As of July 31, 2024
UDR, Inc.
1745 Shea Center Drive, Suite 200
Highlands Ranch, Colorado 80129
Ladies and Gentlemen:
We have acted as counsel to you in connection with your filing of a Registration Statement on Form S-3 (as amended or supplemented, the “Registration Statement”) filed on July 31, 2024 with the Securities and Exchange Commission (the “Commission”) pursuant to the Securities Act of 1933, as amended (the “Securities Act”), relating to the registration by UDR, Inc., a Maryland corporation (the “Company”), of (i) the possible issuance from time to time of up to 3,639,510 shares (the “Shares”) of the Company’s common stock, $0.01 par value per share, that may be issued by the Company to certain holders of units of limited partnership interest (“OP Units”) in United Dominion Realty, L.P., a Delaware limited partnership (the “Operating Partnership”) if and to the extent that such holders tender OP Units for redemption in accordance with the terms of the Agreement of Limited Partnership of the Operating Partnership, as amended, and the Company exercises its right to issue Shares in exchange for OP Units.

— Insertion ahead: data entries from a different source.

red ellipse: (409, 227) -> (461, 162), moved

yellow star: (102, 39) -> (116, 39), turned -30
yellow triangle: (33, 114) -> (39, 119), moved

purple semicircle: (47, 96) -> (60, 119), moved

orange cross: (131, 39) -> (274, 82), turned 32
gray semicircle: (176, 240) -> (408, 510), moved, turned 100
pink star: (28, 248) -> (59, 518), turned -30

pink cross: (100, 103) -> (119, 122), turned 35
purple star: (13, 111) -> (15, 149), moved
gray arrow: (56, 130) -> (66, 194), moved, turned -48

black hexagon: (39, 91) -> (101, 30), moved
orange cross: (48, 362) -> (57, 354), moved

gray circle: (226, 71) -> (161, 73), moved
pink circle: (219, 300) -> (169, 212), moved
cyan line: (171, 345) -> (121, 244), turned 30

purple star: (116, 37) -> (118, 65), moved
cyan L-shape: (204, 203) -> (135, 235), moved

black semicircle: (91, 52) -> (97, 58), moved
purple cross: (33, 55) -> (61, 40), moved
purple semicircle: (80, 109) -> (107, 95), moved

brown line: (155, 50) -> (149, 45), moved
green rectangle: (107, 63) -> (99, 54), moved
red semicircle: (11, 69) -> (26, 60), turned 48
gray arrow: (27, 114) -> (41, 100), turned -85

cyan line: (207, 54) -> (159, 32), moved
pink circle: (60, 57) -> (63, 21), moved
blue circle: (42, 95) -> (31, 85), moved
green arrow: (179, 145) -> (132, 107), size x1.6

This opinion letter relates to the accuracy of certain matters discussed in the Registration Statement under the heading “Certain United States Federal Income Tax Considerations.”
For purposes of our opinion, we have assumed that (i) the factual statements contained in the Registration Statement, as of the date hereof, under the heading “Certain United States Federal Income Tax Considerations” are true and complete in all material respects, and (ii) for U.S. federal income tax purposes, the Company qualified as a real estate investment trust (“REIT”) for all taxable years commencing with its taxable year ended December 31, 1972 through its taxable year ended December 31, 2023 and will qualify as a REIT for its taxable year ending December 31, 2024 and for subsequent taxable years.
Based upon the foregoing and subject to the limitations set forth herein, we are of the opinion that the statements set forth under the heading “Certain United States Federal Income Tax Considerations” in the Registration Statement, insofar as such statements describe applicable U.S. federal income tax law, are correct in all material respects.